Below is an example of defining a cellular volume as a group of faces in a polyhedron:
float points[] = {
-0.57735 , -0.57735 , 0.57735 ,
0.934172, 0.356822, 0 ,
0.934172, -0.356822, 0 ,
-0.934172, 0.356822, 0 ,
-0.934172, -0.356822, 0 ,
0 , 0.934172, 0.356822,
0 , 0.934172, -0.356822,
0.356822, 0 , -0.934172,
-0.356822, 0 , -0.934172,
0 , -0.934172, -0.356822,
0 , -0.934172, 0.356822,
0.356822, 0 , 0.934172,
-0.356822, 0 , 0.934172,
0.57735 , 0.57735 , -0.57735 ,
0.57735 , 0.57735 , 0.57735 ,
-0.57735 , 0.57735 , -0.57735 ,
-0.57735 , 0.57735 , 0.57735 ,
0.57735 , -0.57735 , -0.57735 ,
0.57735 , -0.57735 , 0.57735 ,
-0.57735 , -0.57735 , -0.57735 ,
};
int cell_defs[] = {
HC_CELLULAR_VOLUME_FACE,
5, 2, 18, 11, 14, 1,
5, 13, 7, 17, 2, 1,
5, 4, 19, 8, 15, 3,
5, 16, 12, 0, 4, 3,
5, 15, 6, 5, 16, 3,
5, 14, 5, 6, 13, 1,
5, 17, 9, 10, 18, 2,
5, 0, 10, 9, 19, 4,
5, 8, 19, 9, 17, 7,
5, 15, 8, 7, 13, 6,
5, 14, 11, 12, 16, 5,
5, 0, 12, 11, 18, 10,
HC_CELLULAR_VOLUME_SEPARATOR,
HC_CELLULAR_VOLUME_POLYHEDRON,
12, 0, 1, 2, 3, 4, 5, 6, 7, 8, 9, 10, 11,
};
HC_KEY volume = HC_Insert_Cellular_Volume(countof(points) / 3, points, countof(cell_defs), cell_defs);
Editing Cellular Volumes
Editing a cellular volume means creating or deleting cells in a previously declared volume. To reference a cellular volume, you’ll need to use the unique key returned from HC_Insert_Cellular_Volume`.
First, we’ll discuss deleting.
Deleting
Deletion either works on cells as a whole or on individual vertices, depending on which function is called. In the following code snippet, we use the object’s unique key, cv_key, to reference the object. The next parameter is an offset which determines where the modification will begin. The operation is zero-based, so the second parameter 1 indicates we want to delete the 2nd volume. The third parameter is the number of cells to delete. In this case we just delete one cell. The last two parameters can be ignored as those are used during the editing process.
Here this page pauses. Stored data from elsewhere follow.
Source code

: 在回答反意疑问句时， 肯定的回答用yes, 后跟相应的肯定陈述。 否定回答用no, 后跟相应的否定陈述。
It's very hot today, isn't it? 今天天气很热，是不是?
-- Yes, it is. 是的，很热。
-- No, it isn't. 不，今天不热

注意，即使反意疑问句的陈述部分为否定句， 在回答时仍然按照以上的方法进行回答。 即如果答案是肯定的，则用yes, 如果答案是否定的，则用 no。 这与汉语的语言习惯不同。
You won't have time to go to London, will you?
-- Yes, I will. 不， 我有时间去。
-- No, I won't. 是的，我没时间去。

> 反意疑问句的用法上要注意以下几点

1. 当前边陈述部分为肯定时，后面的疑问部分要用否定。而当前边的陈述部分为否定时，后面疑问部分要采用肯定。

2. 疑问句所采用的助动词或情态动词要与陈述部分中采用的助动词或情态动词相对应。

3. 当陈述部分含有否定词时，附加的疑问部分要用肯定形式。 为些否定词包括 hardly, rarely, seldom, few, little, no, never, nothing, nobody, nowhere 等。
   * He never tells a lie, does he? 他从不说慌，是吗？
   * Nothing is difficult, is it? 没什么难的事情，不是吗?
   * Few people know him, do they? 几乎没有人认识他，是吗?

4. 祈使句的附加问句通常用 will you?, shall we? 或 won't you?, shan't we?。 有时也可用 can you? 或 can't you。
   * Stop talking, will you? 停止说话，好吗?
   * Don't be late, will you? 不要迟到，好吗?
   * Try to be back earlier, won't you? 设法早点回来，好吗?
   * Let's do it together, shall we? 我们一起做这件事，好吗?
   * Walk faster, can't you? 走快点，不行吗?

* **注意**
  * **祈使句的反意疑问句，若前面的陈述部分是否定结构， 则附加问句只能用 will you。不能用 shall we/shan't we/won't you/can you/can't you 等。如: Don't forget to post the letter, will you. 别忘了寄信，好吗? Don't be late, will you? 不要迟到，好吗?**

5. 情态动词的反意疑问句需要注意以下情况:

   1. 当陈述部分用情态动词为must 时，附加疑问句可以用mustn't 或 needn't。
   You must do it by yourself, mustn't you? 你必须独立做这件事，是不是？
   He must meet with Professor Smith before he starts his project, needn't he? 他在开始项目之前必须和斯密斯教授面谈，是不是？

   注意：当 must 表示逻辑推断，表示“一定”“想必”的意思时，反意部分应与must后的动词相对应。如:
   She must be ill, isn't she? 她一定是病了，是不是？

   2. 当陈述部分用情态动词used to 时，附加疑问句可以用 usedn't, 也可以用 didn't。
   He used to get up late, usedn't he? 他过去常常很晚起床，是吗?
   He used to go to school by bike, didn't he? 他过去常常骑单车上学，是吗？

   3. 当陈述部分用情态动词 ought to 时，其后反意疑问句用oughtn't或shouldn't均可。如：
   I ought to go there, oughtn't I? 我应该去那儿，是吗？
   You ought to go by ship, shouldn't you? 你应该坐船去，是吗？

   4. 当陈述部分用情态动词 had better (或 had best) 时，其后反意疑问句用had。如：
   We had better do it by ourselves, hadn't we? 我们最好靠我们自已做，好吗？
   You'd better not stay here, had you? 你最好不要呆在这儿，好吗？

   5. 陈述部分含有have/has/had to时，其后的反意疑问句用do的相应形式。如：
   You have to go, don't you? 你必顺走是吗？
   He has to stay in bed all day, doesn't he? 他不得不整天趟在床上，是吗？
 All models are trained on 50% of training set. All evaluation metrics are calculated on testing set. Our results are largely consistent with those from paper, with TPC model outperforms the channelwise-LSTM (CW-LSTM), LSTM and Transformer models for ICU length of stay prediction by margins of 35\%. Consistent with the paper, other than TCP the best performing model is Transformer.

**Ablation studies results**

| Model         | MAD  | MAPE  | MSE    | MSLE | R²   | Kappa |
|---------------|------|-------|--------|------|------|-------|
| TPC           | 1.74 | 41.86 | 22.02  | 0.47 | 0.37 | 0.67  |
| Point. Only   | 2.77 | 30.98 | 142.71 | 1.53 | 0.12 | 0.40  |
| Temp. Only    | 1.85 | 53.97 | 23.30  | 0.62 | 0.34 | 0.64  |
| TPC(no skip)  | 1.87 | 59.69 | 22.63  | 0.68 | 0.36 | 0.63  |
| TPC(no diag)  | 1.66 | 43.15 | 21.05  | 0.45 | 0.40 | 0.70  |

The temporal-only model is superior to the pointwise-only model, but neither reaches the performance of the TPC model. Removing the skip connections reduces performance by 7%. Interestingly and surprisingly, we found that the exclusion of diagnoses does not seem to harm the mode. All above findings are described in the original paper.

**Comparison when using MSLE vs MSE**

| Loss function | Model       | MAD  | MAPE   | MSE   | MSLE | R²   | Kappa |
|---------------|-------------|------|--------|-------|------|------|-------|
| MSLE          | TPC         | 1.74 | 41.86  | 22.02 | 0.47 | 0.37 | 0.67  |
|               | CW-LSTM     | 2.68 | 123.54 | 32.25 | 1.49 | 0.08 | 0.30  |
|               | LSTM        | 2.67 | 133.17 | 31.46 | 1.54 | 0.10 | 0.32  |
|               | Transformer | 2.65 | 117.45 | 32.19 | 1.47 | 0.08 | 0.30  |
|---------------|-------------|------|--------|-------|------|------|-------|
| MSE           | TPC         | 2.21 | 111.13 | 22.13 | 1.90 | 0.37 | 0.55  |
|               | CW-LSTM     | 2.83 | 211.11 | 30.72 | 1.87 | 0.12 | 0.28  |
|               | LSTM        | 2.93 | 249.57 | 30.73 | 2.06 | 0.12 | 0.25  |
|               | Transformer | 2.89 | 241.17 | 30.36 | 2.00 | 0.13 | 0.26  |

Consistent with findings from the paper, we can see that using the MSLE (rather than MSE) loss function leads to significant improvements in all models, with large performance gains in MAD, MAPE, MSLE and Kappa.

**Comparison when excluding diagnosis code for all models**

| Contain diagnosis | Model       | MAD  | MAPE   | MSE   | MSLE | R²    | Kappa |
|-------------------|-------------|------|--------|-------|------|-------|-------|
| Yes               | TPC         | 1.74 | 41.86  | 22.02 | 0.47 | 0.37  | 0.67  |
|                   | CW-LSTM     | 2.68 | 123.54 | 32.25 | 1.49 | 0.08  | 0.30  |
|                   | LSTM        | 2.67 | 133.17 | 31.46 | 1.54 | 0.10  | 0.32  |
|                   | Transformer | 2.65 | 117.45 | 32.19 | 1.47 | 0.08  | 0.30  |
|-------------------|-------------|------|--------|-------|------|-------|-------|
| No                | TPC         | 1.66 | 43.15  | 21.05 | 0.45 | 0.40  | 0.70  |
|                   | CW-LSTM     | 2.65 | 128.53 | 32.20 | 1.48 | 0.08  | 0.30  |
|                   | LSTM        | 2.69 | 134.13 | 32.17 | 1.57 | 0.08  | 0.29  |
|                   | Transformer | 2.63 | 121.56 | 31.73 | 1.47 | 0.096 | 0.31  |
HC_Edit_Cellular_Volume_Cells(cv_key, 1, 1, 0, 0);
To affect the object’s vertices (instead of its volume cells), use HC_Edit_Cellular_Volume_Points, below.
Note
When a point that is related to a cell is removed, the associated cell is also removed.
Editing
Editing a cellular volume is similar to deleting. Instead of providing parameters to delete cells as we did in the previous example, we’ll provide new parameters that modify vertices. In this case we are editing the point in position 8. However, you should be aware that editing a volume will, by default, will add this vertex to it. If you want to replace a vertex, you must also delete the old one:
std::array<float, 3> new_points = { 0, 1, -3 };
// ...
// adds new_points in the 8th position
HC_Edit_Cellular_Volume_Points(cv_key, 8, 0, int(new_points.size()) / 3, new_points.data());
// deletes the point at the 8th position and replaces it will new_points
HC_Edit_Cellular_Volume_Points(cv_key, 8, 1, int(new_points.size()) / 3, new_points.data());
Note
Point IDs are renumbered after removing or inserting points.